[Data entries]
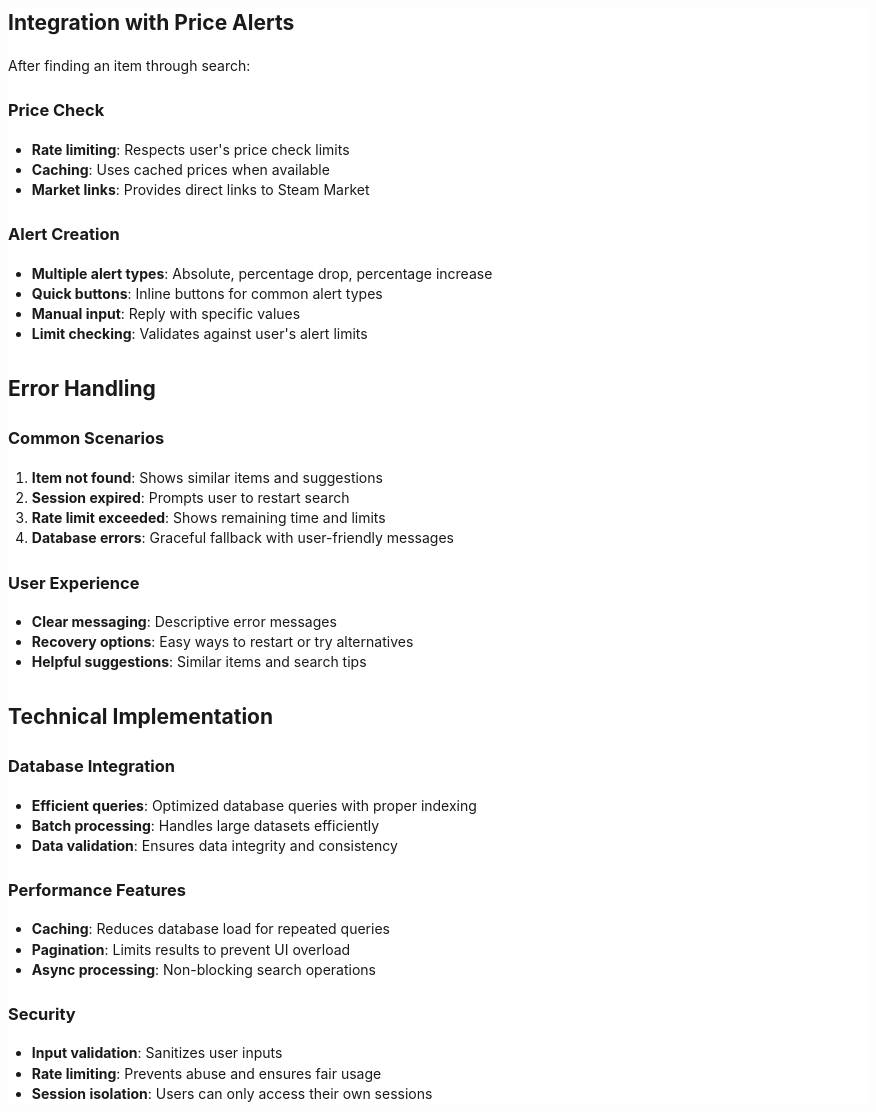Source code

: ## Integration with Price Alerts

After finding an item through search:

### Price Check

- **Rate limiting**: Respects user's price check limits
- **Caching**: Uses cached prices when available
- **Market links**: Provides direct links to Steam Market

### Alert Creation

- **Multiple alert types**: Absolute, percentage drop, percentage increase
- **Quick buttons**: Inline buttons for common alert types
- **Manual input**: Reply with specific values
- **Limit checking**: Validates against user's alert limits

## Error Handling

### Common Scenarios

1. **Item not found**: Shows similar items and suggestions
2. **Session expired**: Prompts user to restart search
3. **Rate limit exceeded**: Shows remaining time and limits
4. **Database errors**: Graceful fallback with user-friendly messages

### User Experience

- **Clear messaging**: Descriptive error messages
- **Recovery options**: Easy ways to restart or try alternatives
- **Helpful suggestions**: Similar items and search tips

## Technical Implementation

### Database Integration

- **Efficient queries**: Optimized database queries with proper indexing
- **Batch processing**: Handles large datasets efficiently
- **Data validation**: Ensures data integrity and consistency

### Performance Features

- **Caching**: Reduces database load for repeated queries
- **Pagination**: Limits results to prevent UI overload
- **Async processing**: Non-blocking search operations

### Security

- **Input validation**: Sanitizes user inputs
- **Rate limiting**: Prevents abuse and ensures fair usage
- **Session isolation**: Users can only access their own sessions
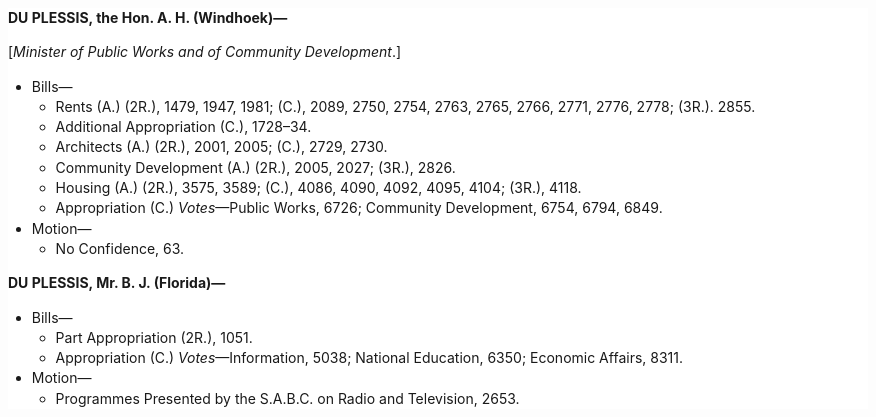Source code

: </ul>

<p><b>DU PLESSIS, the Hon. A. H. (Windhoek)&#x2014;</b></p>

<p>[<i>Minister of Public Works and of Community Development</i>.]</p>

<ul>

<li>Bills&#x2014;

<ul>

<li>Rents (A.) (2R.), 1479, 1947, 1981; (C.), 2089, 2750, 2754, 2763, 2765, 2766, 2771, 2776, 2778; (3R.). 2855.</li>

<li>Additional Appropriation (C.), 1728&#x2013;34.</li>

<li>Architects (A.) (2R.), 2001, 2005; (C.), 2729, 2730.</li>

<li>Community Development (A.) (2R.), 2005, 2027; (3R.), 2826.</li>

<li><span class="col_I08" refersTo="page_1388"/>Housing (A.) (2R.), 3575, 3589; (C.), 4086, 4090, 4092, 4095, 4104; (3R.), 4118.</li>

<li>Appropriation (C.) <i>Votes</i>&#x2014;Public Works, 6726; Community Development, 6754, 6794, 6849.</li>

</ul>

</li>

<li>Motion&#x2014;

<ul>

<li>No Confidence, 63.</li>

</ul>

</li>

</ul>

<p><b>DU PLESSIS, Mr. B. J. (Florida)&#x2014;</b></p>

<ul>

<li>Bills&#x2014;

<ul>

<li>Part Appropriation (2R.), 1051.</li>

<li>Appropriation (C.) <i>Votes</i>&#x2014;Information, 5038; National Education, 6350; Economic Affairs, 8311.</li>

</ul>

</li>

<li>Motion&#x2014;

<ul>

<li>Programmes Presented by the S.A.B.C. on Radio and Television, 2653.</li>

YOUR TASK: Only lines that include "queries" belong in the answer; return them from the entries above.

ANSWER FOR THIS EXERCISE:
- **Efficient queries**: Optimized database queries with proper indexing
- **Caching**: Reduces database load for repeated queries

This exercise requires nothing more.